Rise in vegetable and fruit prices pushed the retail inflation rate slightly higher at 3.7 per cent in August, government data released on Thursday showed. The rate was 3.6 per cent in July.

Despite the rise, the retail inflation, based on Consumer Price Index (CPI), is second lowest in the last 59 months. Also, this is the second successive month of sub-4 per cent retail inflation rate. But the expectation is that the rate may go up further in September. Keeping this in mind, the October review meeting of the Monetary Policy Committee (MPC) is unlikely to make any change in policy interest rate.

Key drivers

Vegetable inflation recorded a jump to over 10 per cent in August as against 6.8 per cent in July. Similarly, fruit inflation rose to over 6 per cent as against around 3.5 per cent during the period under consideration. Prices of pulses and cereals were still high, impacting headline inflation.  

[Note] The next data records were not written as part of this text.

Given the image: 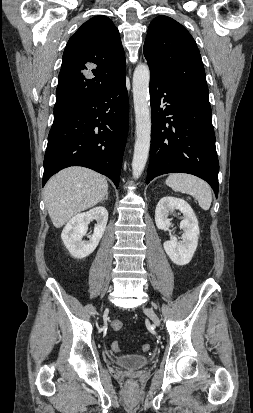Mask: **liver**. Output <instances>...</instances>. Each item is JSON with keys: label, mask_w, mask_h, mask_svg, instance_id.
Wrapping results in <instances>:
<instances>
[{"label": "liver", "mask_w": 253, "mask_h": 413, "mask_svg": "<svg viewBox=\"0 0 253 413\" xmlns=\"http://www.w3.org/2000/svg\"><path fill=\"white\" fill-rule=\"evenodd\" d=\"M108 193L102 175L84 167L66 168L51 177L44 188V201L56 228L101 202Z\"/></svg>", "instance_id": "1"}]
</instances>
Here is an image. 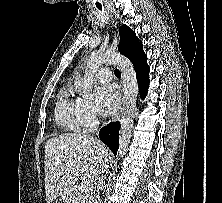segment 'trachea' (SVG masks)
Instances as JSON below:
<instances>
[{
    "label": "trachea",
    "instance_id": "trachea-1",
    "mask_svg": "<svg viewBox=\"0 0 222 203\" xmlns=\"http://www.w3.org/2000/svg\"><path fill=\"white\" fill-rule=\"evenodd\" d=\"M96 6H97L98 9H100V10L102 9V7H101L100 4H96ZM115 76H116V77H121V72H120V70H118V69L115 70Z\"/></svg>",
    "mask_w": 222,
    "mask_h": 203
}]
</instances>
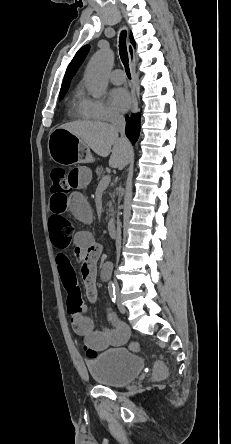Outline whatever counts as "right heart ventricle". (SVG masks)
Here are the masks:
<instances>
[{
  "instance_id": "right-heart-ventricle-1",
  "label": "right heart ventricle",
  "mask_w": 231,
  "mask_h": 444,
  "mask_svg": "<svg viewBox=\"0 0 231 444\" xmlns=\"http://www.w3.org/2000/svg\"><path fill=\"white\" fill-rule=\"evenodd\" d=\"M71 114L79 119H90L88 114L83 108V99H81L78 93L75 94L71 103Z\"/></svg>"
}]
</instances>
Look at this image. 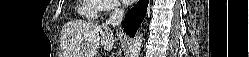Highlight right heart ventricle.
Returning a JSON list of instances; mask_svg holds the SVG:
<instances>
[{
	"mask_svg": "<svg viewBox=\"0 0 249 57\" xmlns=\"http://www.w3.org/2000/svg\"><path fill=\"white\" fill-rule=\"evenodd\" d=\"M78 7V12L88 19H96L99 12V3L97 0H83Z\"/></svg>",
	"mask_w": 249,
	"mask_h": 57,
	"instance_id": "e07e8e85",
	"label": "right heart ventricle"
}]
</instances>
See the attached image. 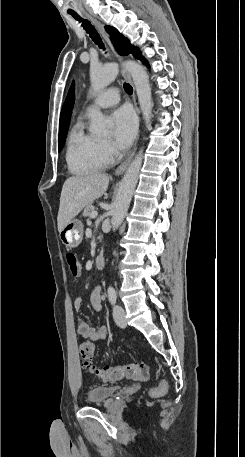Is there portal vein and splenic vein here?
<instances>
[{"instance_id":"obj_1","label":"portal vein and splenic vein","mask_w":245,"mask_h":457,"mask_svg":"<svg viewBox=\"0 0 245 457\" xmlns=\"http://www.w3.org/2000/svg\"><path fill=\"white\" fill-rule=\"evenodd\" d=\"M98 212L97 210H93V212H91L90 216L91 218H95V216H97Z\"/></svg>"}]
</instances>
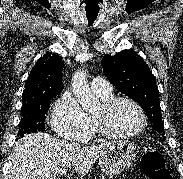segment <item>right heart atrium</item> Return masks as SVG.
Wrapping results in <instances>:
<instances>
[{
  "label": "right heart atrium",
  "instance_id": "d8ad5b80",
  "mask_svg": "<svg viewBox=\"0 0 183 179\" xmlns=\"http://www.w3.org/2000/svg\"><path fill=\"white\" fill-rule=\"evenodd\" d=\"M51 126L58 136L69 140L82 141L93 131L91 119L68 92L55 102L51 112Z\"/></svg>",
  "mask_w": 183,
  "mask_h": 179
}]
</instances>
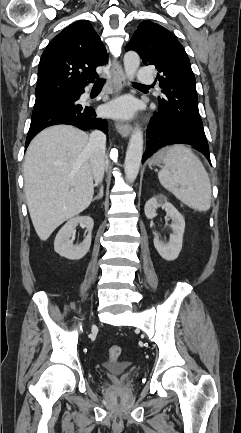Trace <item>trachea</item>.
<instances>
[{"mask_svg": "<svg viewBox=\"0 0 241 433\" xmlns=\"http://www.w3.org/2000/svg\"><path fill=\"white\" fill-rule=\"evenodd\" d=\"M105 79H98L97 81H96V85H103L104 83H105ZM135 85H140V86H144L143 84H140V83H134Z\"/></svg>", "mask_w": 241, "mask_h": 433, "instance_id": "1", "label": "trachea"}]
</instances>
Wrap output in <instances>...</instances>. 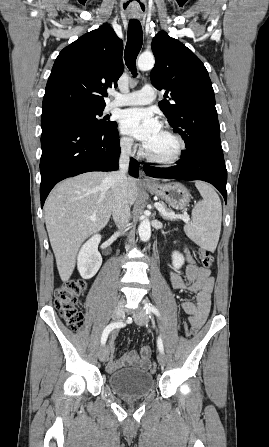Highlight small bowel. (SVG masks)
Returning <instances> with one entry per match:
<instances>
[{
	"instance_id": "obj_1",
	"label": "small bowel",
	"mask_w": 269,
	"mask_h": 447,
	"mask_svg": "<svg viewBox=\"0 0 269 447\" xmlns=\"http://www.w3.org/2000/svg\"><path fill=\"white\" fill-rule=\"evenodd\" d=\"M186 259L188 262L186 268L187 280H184L176 272H170V282L174 289L180 291H188L195 294L194 301L183 300L180 301L179 306L190 316V323L200 328L210 311L211 307V295L214 290L215 280L212 276L210 269L198 266L191 258L187 250H184ZM116 334H112L109 339V354L110 360L107 365L108 371H115L128 365H134L141 369H147V365L150 362V356H143L142 349L147 345L140 348L139 353L130 351L122 355L119 359H114V344Z\"/></svg>"
}]
</instances>
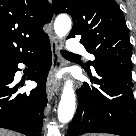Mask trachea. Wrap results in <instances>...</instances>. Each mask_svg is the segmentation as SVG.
<instances>
[{
  "label": "trachea",
  "instance_id": "1",
  "mask_svg": "<svg viewBox=\"0 0 136 136\" xmlns=\"http://www.w3.org/2000/svg\"><path fill=\"white\" fill-rule=\"evenodd\" d=\"M61 53H62V55H64V56H77L76 54L70 53V52L65 51V50H62Z\"/></svg>",
  "mask_w": 136,
  "mask_h": 136
}]
</instances>
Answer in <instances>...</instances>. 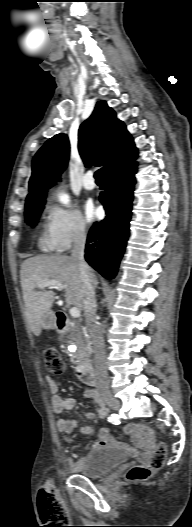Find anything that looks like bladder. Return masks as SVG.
<instances>
[{
  "mask_svg": "<svg viewBox=\"0 0 192 527\" xmlns=\"http://www.w3.org/2000/svg\"><path fill=\"white\" fill-rule=\"evenodd\" d=\"M126 453L115 446H95L75 464L76 472L90 479L101 478L126 460Z\"/></svg>",
  "mask_w": 192,
  "mask_h": 527,
  "instance_id": "obj_1",
  "label": "bladder"
}]
</instances>
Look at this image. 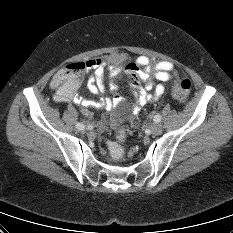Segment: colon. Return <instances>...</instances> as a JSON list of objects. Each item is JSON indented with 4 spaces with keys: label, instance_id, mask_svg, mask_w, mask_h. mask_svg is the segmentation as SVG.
<instances>
[{
    "label": "colon",
    "instance_id": "obj_1",
    "mask_svg": "<svg viewBox=\"0 0 233 233\" xmlns=\"http://www.w3.org/2000/svg\"><path fill=\"white\" fill-rule=\"evenodd\" d=\"M86 68V63L80 62L64 66L54 75L56 85L65 94L76 92L81 84ZM191 87L192 83L189 79L176 78L172 89L173 96L178 100H184L189 95ZM125 139V129L118 127L115 138L107 141L110 155L114 161H121L124 158L122 142Z\"/></svg>",
    "mask_w": 233,
    "mask_h": 233
}]
</instances>
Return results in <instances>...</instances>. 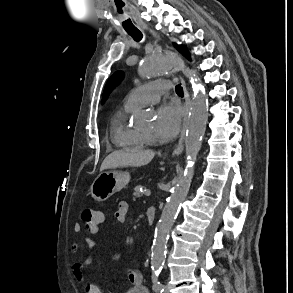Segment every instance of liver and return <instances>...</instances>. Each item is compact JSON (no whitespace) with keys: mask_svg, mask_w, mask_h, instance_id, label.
Instances as JSON below:
<instances>
[{"mask_svg":"<svg viewBox=\"0 0 293 293\" xmlns=\"http://www.w3.org/2000/svg\"><path fill=\"white\" fill-rule=\"evenodd\" d=\"M154 156L155 152L152 150H142L138 152L115 151L105 158L100 171L127 166H144L150 163Z\"/></svg>","mask_w":293,"mask_h":293,"instance_id":"liver-1","label":"liver"}]
</instances>
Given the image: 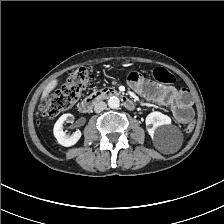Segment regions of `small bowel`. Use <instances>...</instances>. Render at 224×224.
Wrapping results in <instances>:
<instances>
[{"label":"small bowel","mask_w":224,"mask_h":224,"mask_svg":"<svg viewBox=\"0 0 224 224\" xmlns=\"http://www.w3.org/2000/svg\"><path fill=\"white\" fill-rule=\"evenodd\" d=\"M129 84L136 93L145 99L156 104L172 106L174 118L179 124H185L190 120V107L194 100L190 91L157 84L137 72L130 73Z\"/></svg>","instance_id":"obj_1"}]
</instances>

Though the core inflation (headline inflation minus fuel and food inflation) remained steady at 3.4 per cent, economists believe it would go up.  Swati Arora, Economist with HDFC Bank, said core inflation (excluding food and fuel from headline inflation) has bottomed out and is expected to rise going forward, perhaps moving above 4 per cent over the coming months reflecting higher gold prices, improvement in pricing power and recovery in demand. “A low base is also likely to weigh on core inflation reading.  For the full year, we continue to expect CPI to average at 4.6 per cent,” she said.

Going further, a rise in overall rate is expected.

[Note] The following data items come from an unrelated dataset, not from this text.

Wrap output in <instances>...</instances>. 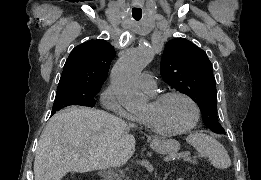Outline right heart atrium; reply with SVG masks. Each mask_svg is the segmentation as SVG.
<instances>
[{
  "mask_svg": "<svg viewBox=\"0 0 261 180\" xmlns=\"http://www.w3.org/2000/svg\"><path fill=\"white\" fill-rule=\"evenodd\" d=\"M101 104L103 108H110V112H117L118 117H125L128 120L127 127H132L130 114L120 106L118 99L114 95L112 85H109L101 94Z\"/></svg>",
  "mask_w": 261,
  "mask_h": 180,
  "instance_id": "right-heart-atrium-1",
  "label": "right heart atrium"
}]
</instances>
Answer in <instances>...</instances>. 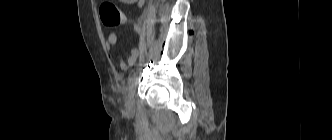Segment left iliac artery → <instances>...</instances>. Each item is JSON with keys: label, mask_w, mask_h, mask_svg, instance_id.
<instances>
[{"label": "left iliac artery", "mask_w": 332, "mask_h": 140, "mask_svg": "<svg viewBox=\"0 0 332 140\" xmlns=\"http://www.w3.org/2000/svg\"><path fill=\"white\" fill-rule=\"evenodd\" d=\"M136 72L134 71L130 76H129V78H128V85H129V88L131 87V85L133 84V81H134V79H135V77H136Z\"/></svg>", "instance_id": "left-iliac-artery-1"}]
</instances>
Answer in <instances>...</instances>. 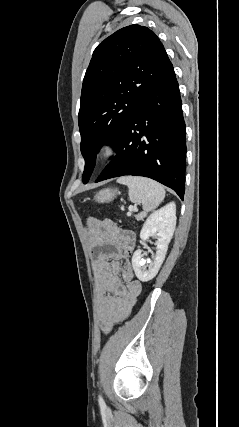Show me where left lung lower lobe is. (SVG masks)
Returning a JSON list of instances; mask_svg holds the SVG:
<instances>
[{
    "instance_id": "0a47b994",
    "label": "left lung lower lobe",
    "mask_w": 239,
    "mask_h": 427,
    "mask_svg": "<svg viewBox=\"0 0 239 427\" xmlns=\"http://www.w3.org/2000/svg\"><path fill=\"white\" fill-rule=\"evenodd\" d=\"M96 182L133 175L172 188L183 200L186 133L179 85L172 68L139 102Z\"/></svg>"
}]
</instances>
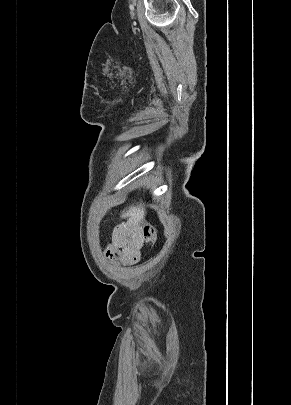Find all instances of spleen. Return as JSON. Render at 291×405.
Returning a JSON list of instances; mask_svg holds the SVG:
<instances>
[{
    "label": "spleen",
    "mask_w": 291,
    "mask_h": 405,
    "mask_svg": "<svg viewBox=\"0 0 291 405\" xmlns=\"http://www.w3.org/2000/svg\"><path fill=\"white\" fill-rule=\"evenodd\" d=\"M145 216V209L140 204L138 206L129 207L128 211L124 213L123 217H130L131 219L143 220Z\"/></svg>",
    "instance_id": "obj_1"
}]
</instances>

Aditi Nayar, Chief Economist with ICRA, estimated the headline CPI inflation to rise to 4.8 per cent in September led by a sharp uptick in the food and beverages inflation print amid the fading of the elevated base (food and beverages inflation: 6.3 per cent in September 2023 vs. 9.2 per cent in August 2023).

Policy stance

“Notwithstanding the anticipated hardening in September, the average CPI inflation will undershoot the MPC’s Q2 FY25 estimate of 4.6 per cent. With the Q1 FY2025 GDP growth print (6.7 per cent), having undershot the MPC’s forecast for the quarter (7.1 per cent), a change in stance in the October 2024 policy meeting can’t be entirely ruled out,” she said.

Upasna Bhardwaj, Chief Economist, at Kotak Mahindra Bank, said: “The slight uptick in we continue to expect full year estimate at 4.5 per cent and hence RBI to remain focussed on inflation over the next few months. Meanwhile, given benign global conditions and persistent easy liquidity conditions, we see high probability of a change in the policy stance to neutral in the upcoming policy.”